Please rewrite the data below as a JSON list of strings, one string per line, with blank lines and the pictures left out.
------------------------------------------------------------
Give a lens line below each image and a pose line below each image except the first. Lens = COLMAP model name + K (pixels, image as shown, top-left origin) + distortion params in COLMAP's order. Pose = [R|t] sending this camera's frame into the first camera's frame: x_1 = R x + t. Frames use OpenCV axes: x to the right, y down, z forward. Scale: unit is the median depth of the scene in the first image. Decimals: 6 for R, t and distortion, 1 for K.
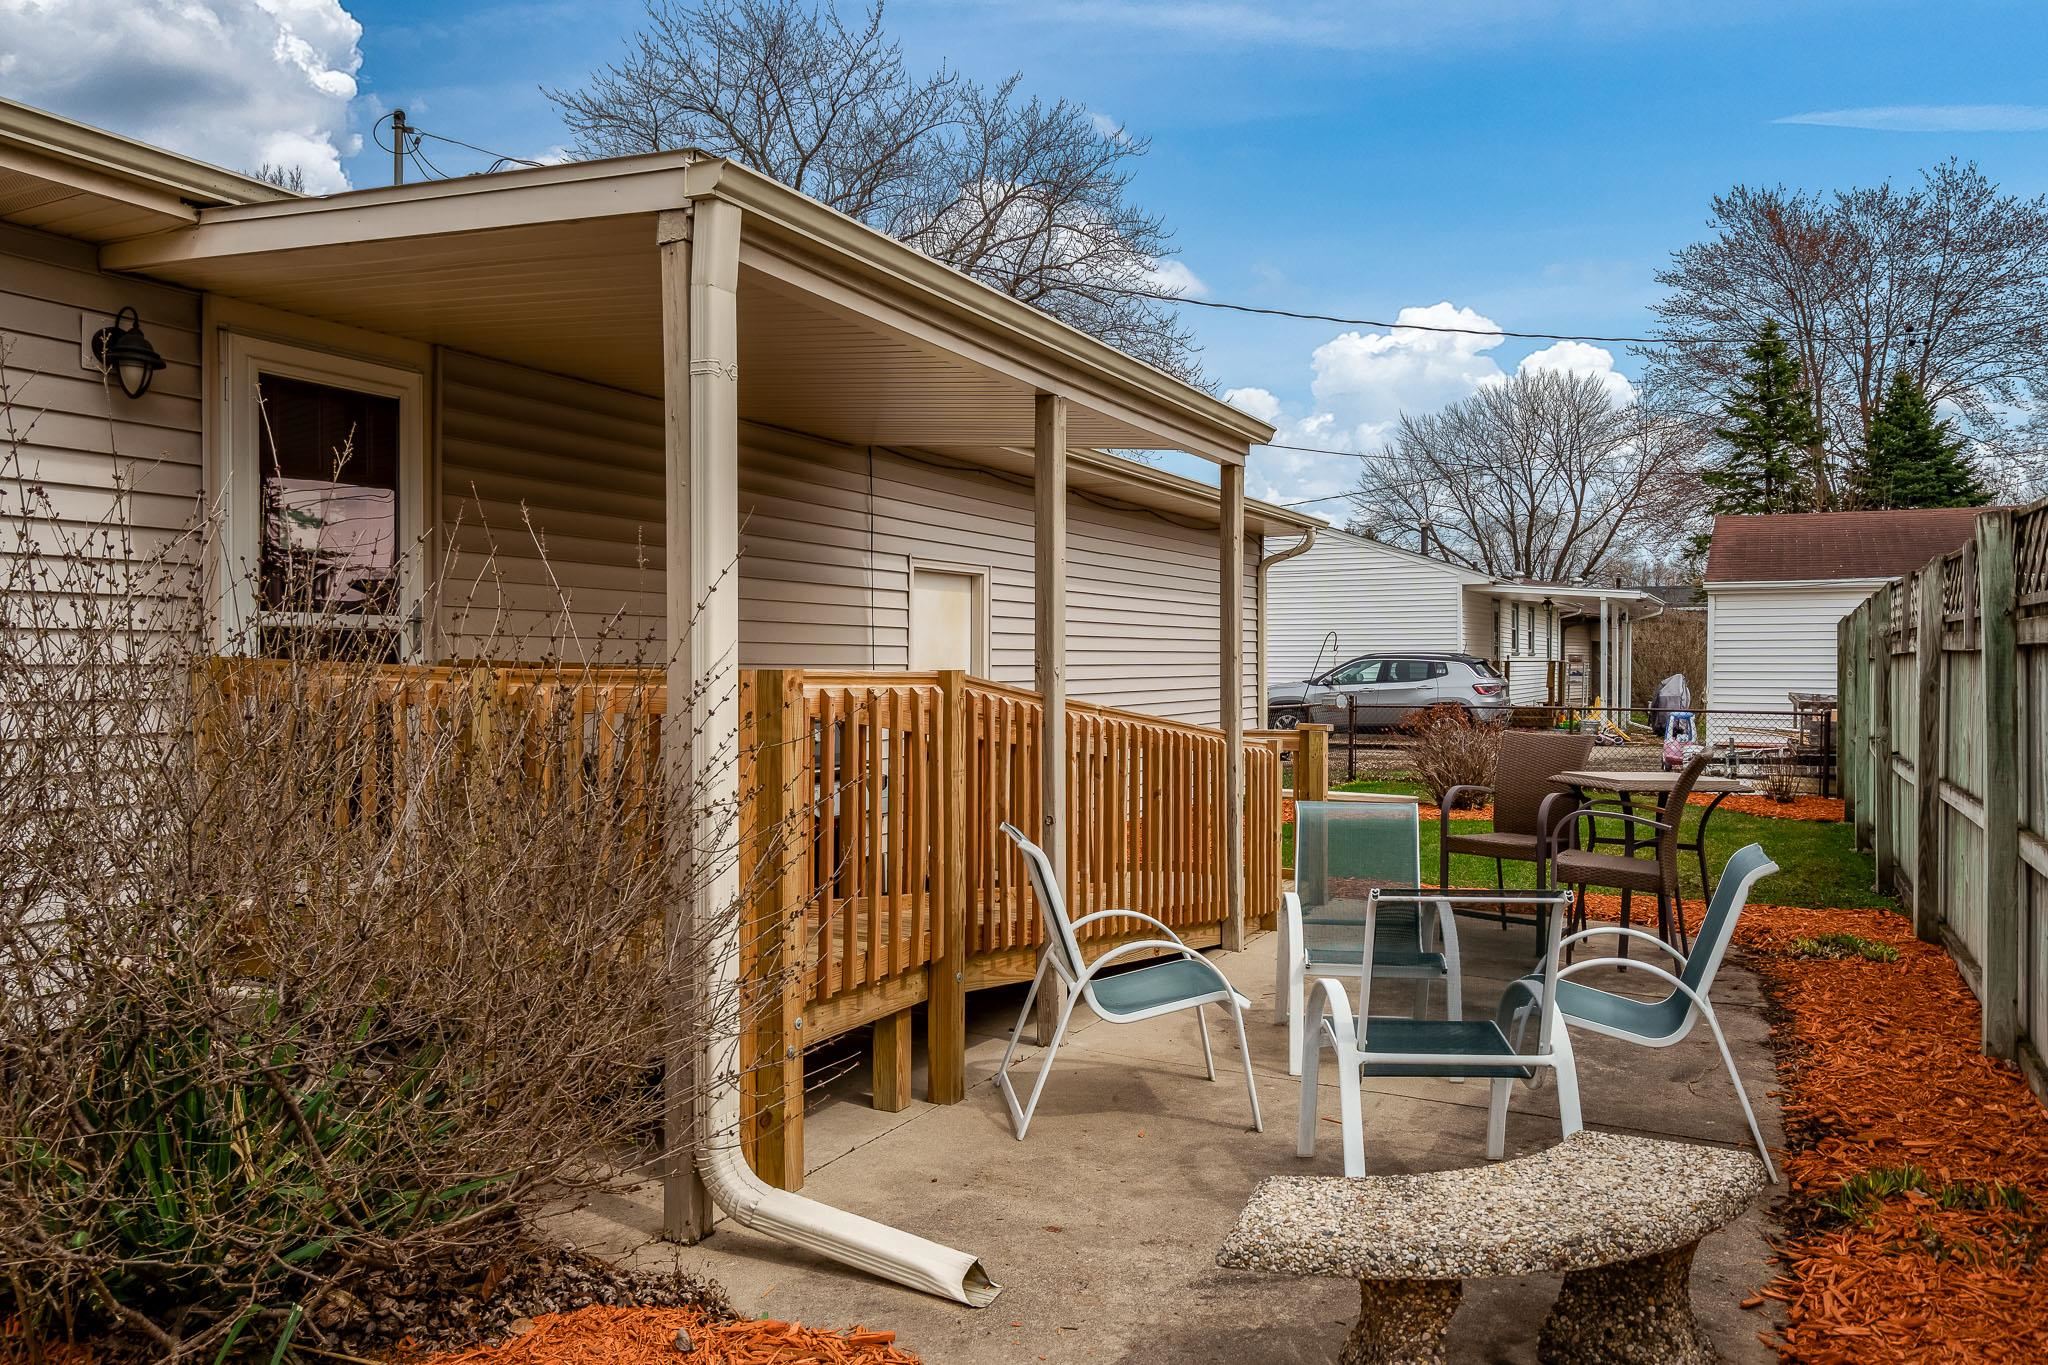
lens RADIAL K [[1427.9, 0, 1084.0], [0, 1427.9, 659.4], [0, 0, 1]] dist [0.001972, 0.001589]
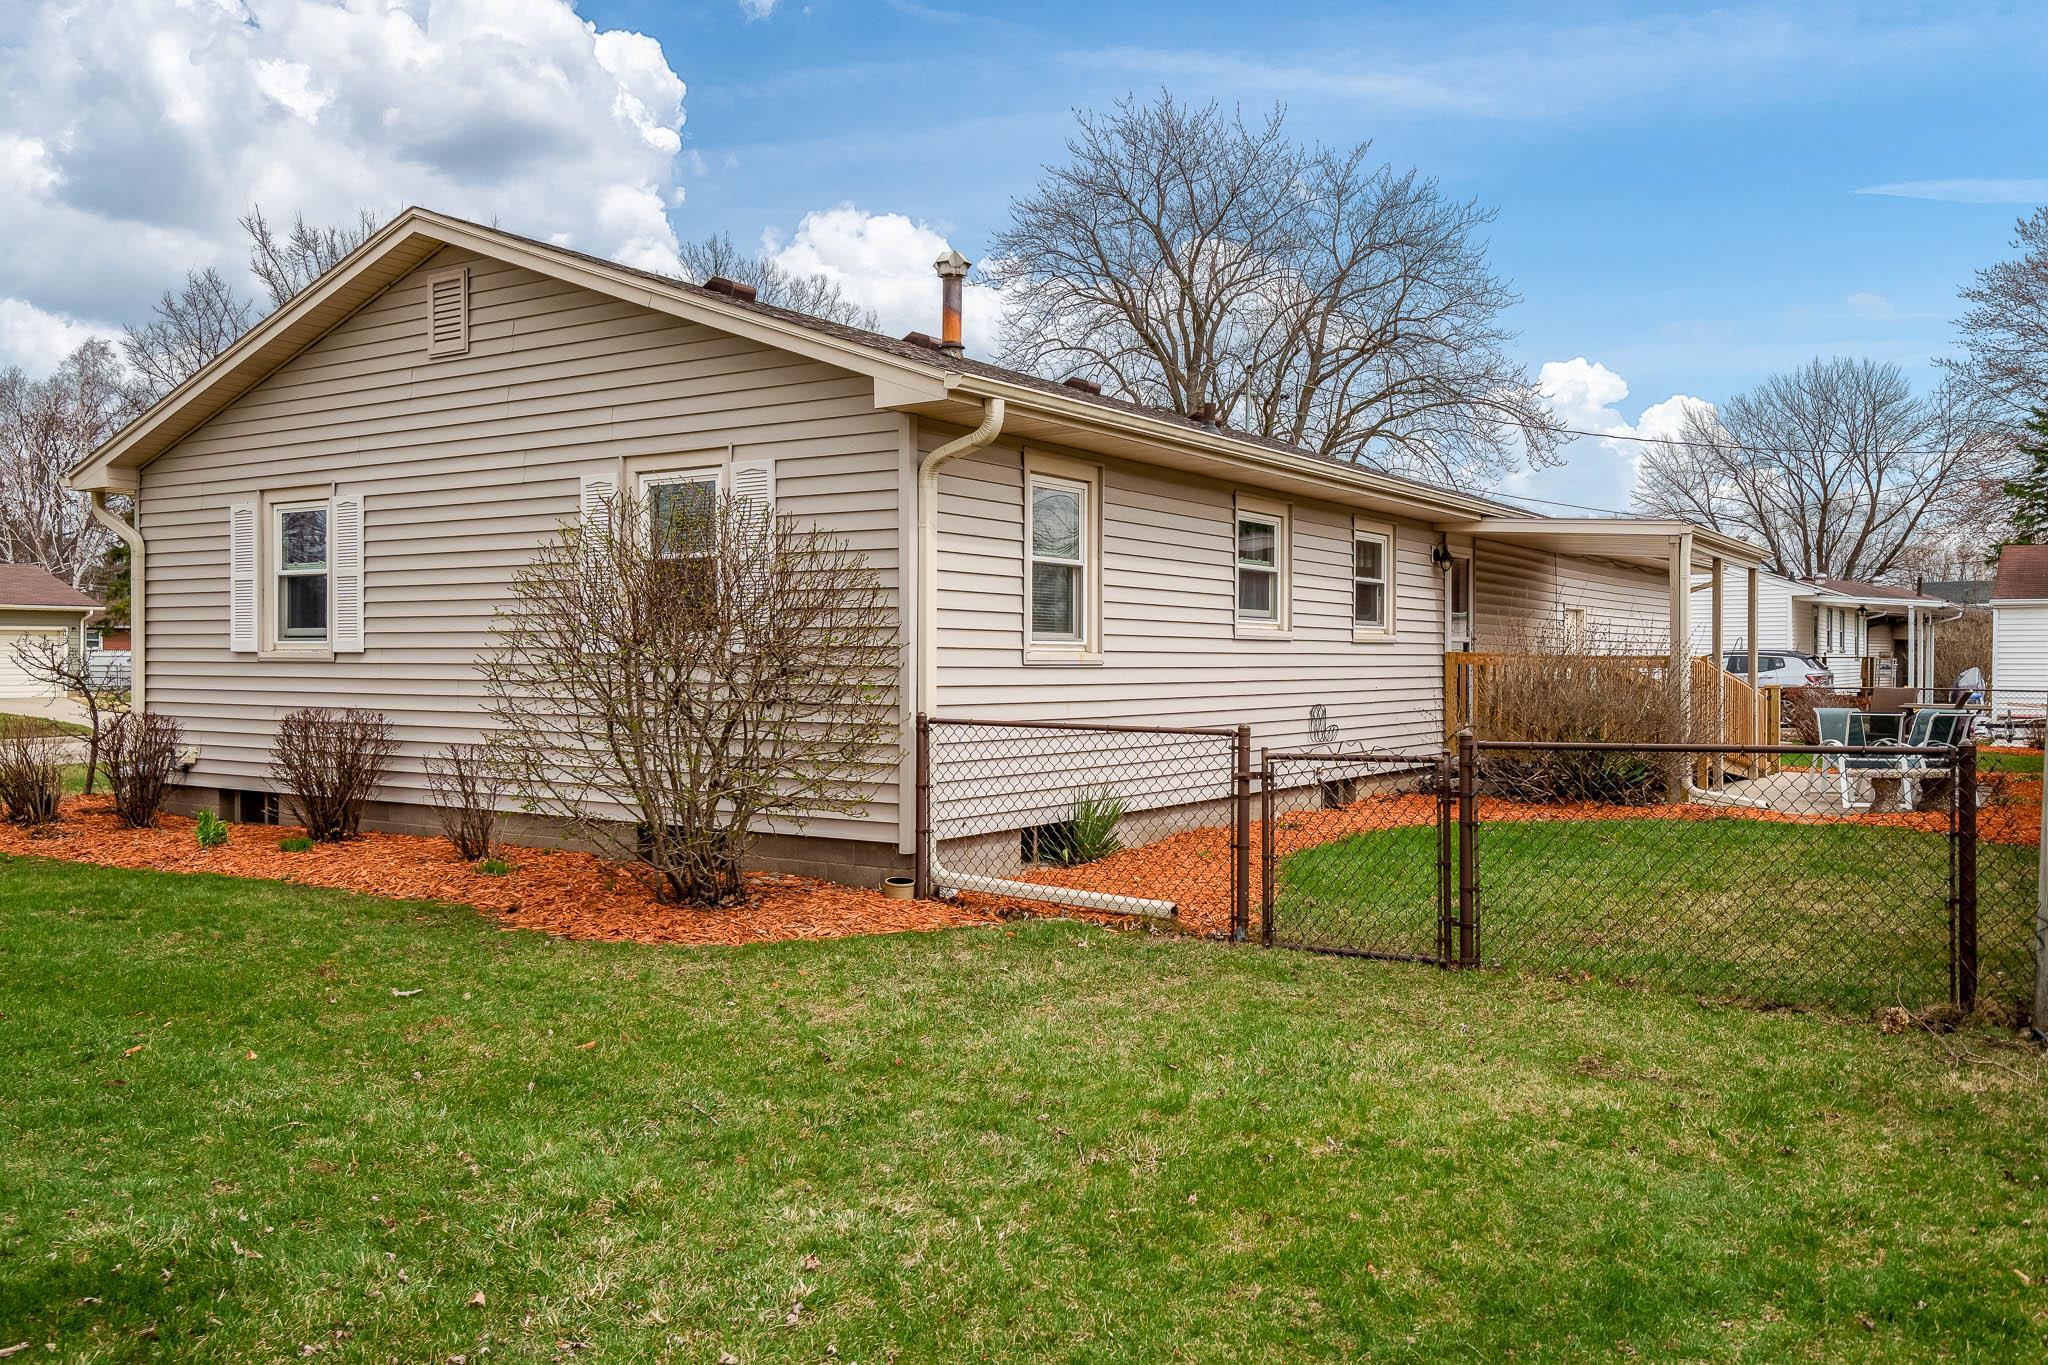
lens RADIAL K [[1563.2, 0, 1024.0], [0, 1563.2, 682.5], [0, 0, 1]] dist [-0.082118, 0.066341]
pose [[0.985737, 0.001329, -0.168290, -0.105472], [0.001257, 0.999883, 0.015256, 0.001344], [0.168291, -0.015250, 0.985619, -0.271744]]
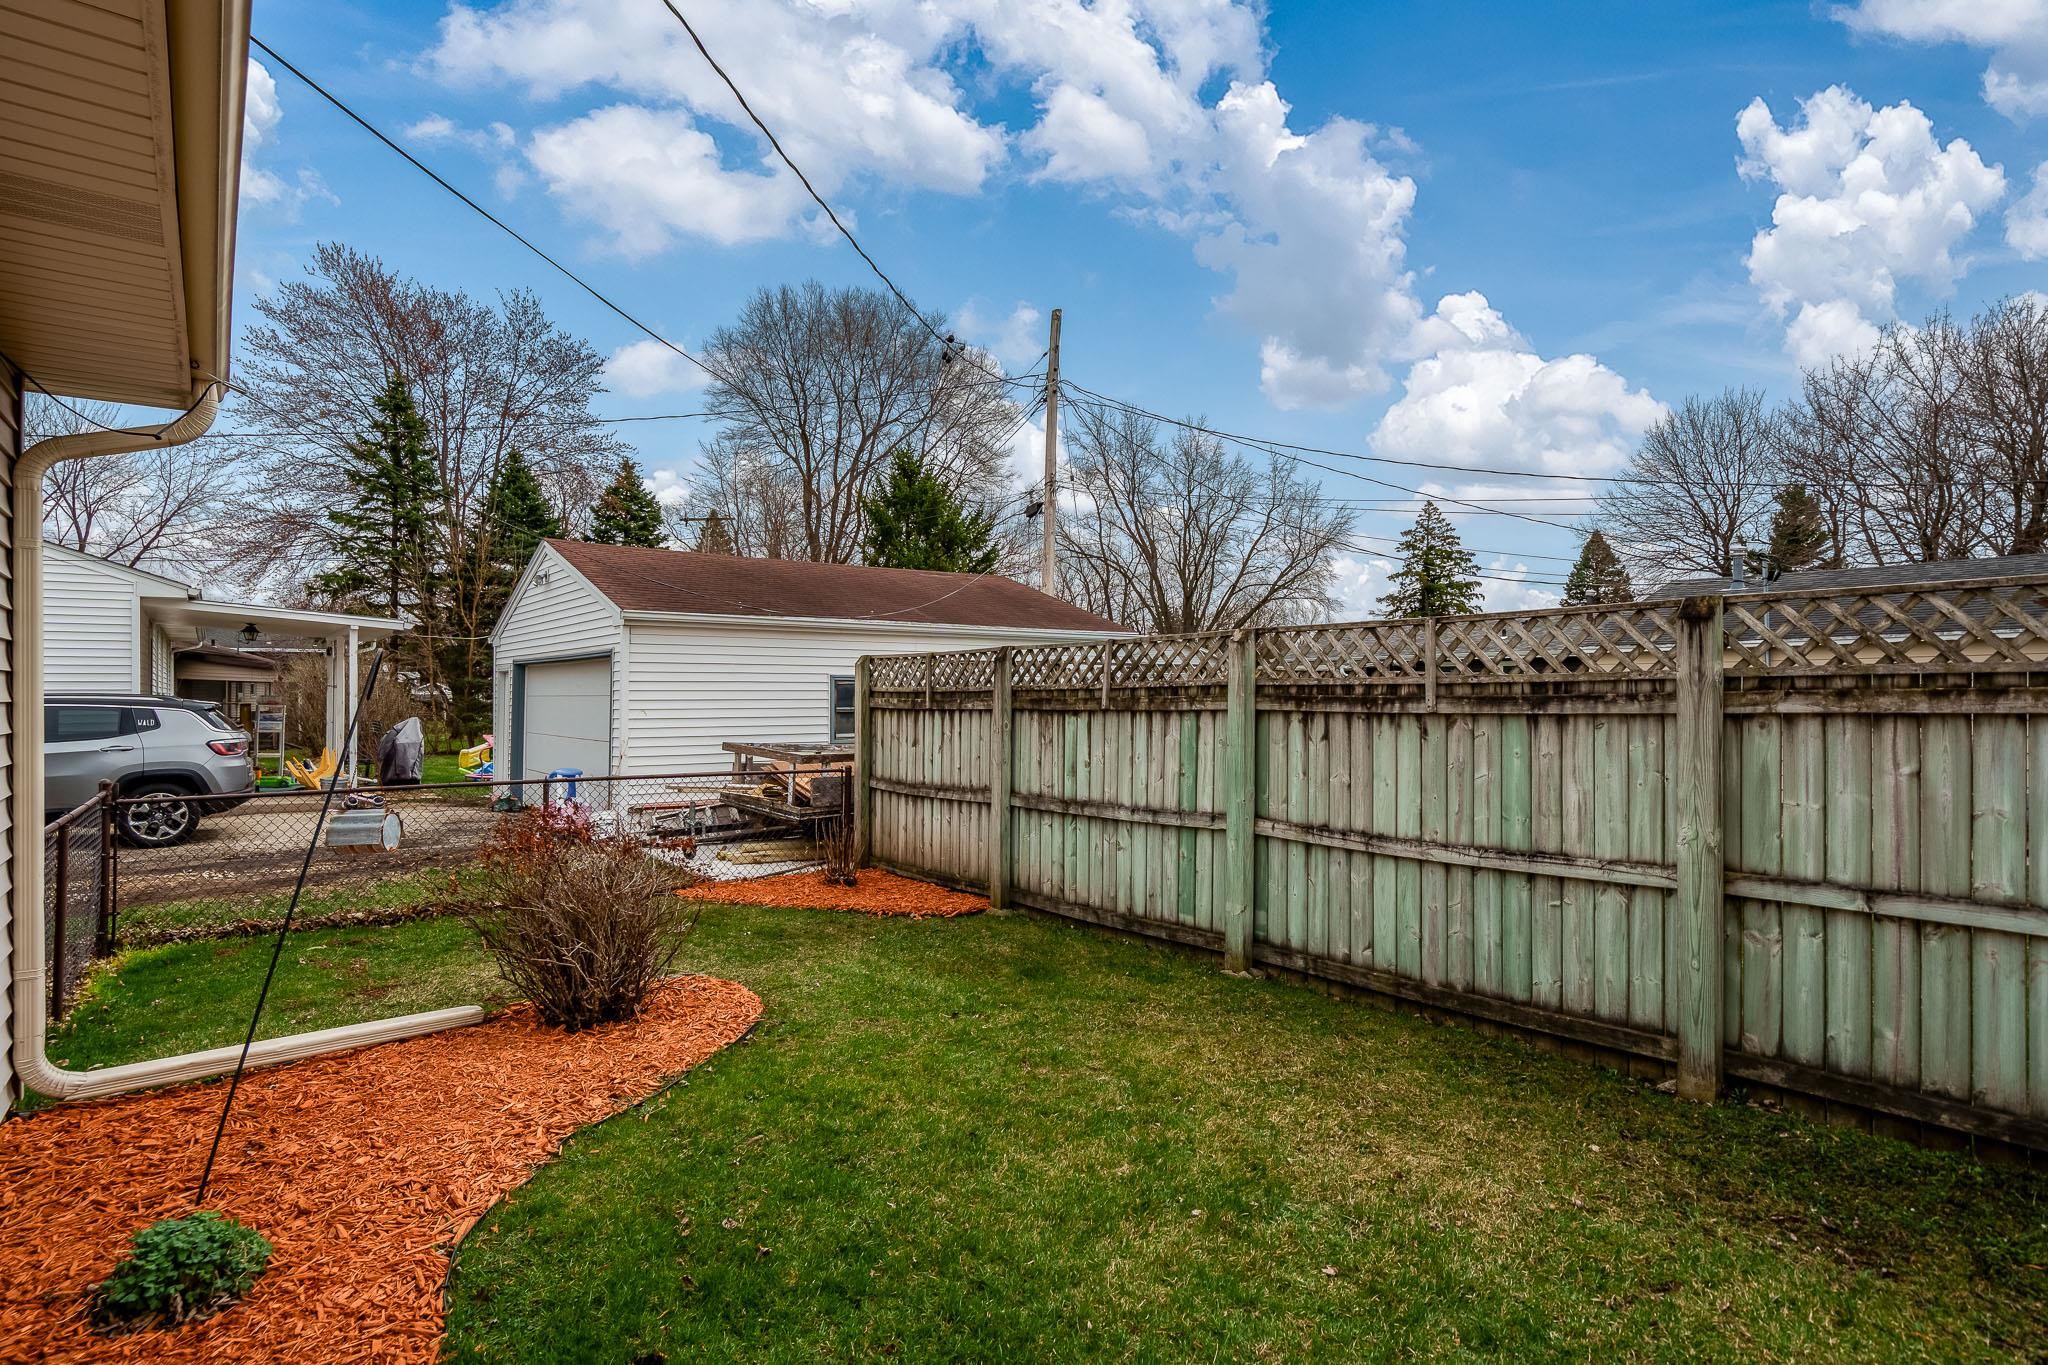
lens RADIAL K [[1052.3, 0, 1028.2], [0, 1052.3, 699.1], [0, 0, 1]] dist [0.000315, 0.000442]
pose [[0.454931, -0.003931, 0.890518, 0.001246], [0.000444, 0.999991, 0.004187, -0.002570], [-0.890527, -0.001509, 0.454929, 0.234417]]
------------------------------------------------------------
FINISHED EXERCISE ▸
[
  "Give a lens line below each image and a pose line below each image except the first. Lens = COLMAP model name + K (pixels, image as shown, top-left origin) + distortion params in COLMAP's order. Pose = [R|t] sending this camera's frame into the first camera's frame: x_1 = R x + t. Frames use OpenCV axes: x to the right, y down, z forward. Scale: unit is the median depth of the scene in the first image. Decimals: 6 for R, t and distortion, 1 for K.",
  "lens RADIAL K [[1427.9, 0, 1084.0], [0, 1427.9, 659.4], [0, 0, 1]] dist [0.001972, 0.001589]",
  "lens RADIAL K [[1563.2, 0, 1024.0], [0, 1563.2, 682.5], [0, 0, 1]] dist [-0.082118, 0.066341]",
  "pose [[0.985737, 0.001329, -0.168290, -0.105472], [0.001257, 0.999883, 0.015256, 0.001344], [0.168291, -0.015250, 0.985619, -0.271744]]",
  "lens RADIAL K [[1052.3, 0, 1028.2], [0, 1052.3, 699.1], [0, 0, 1]] dist [0.000315, 0.000442]",
  "pose [[0.454931, -0.003931, 0.890518, 0.001246], [0.000444, 0.999991, 0.004187, -0.002570], [-0.890527, -0.001509, 0.454929, 0.234417]]"
]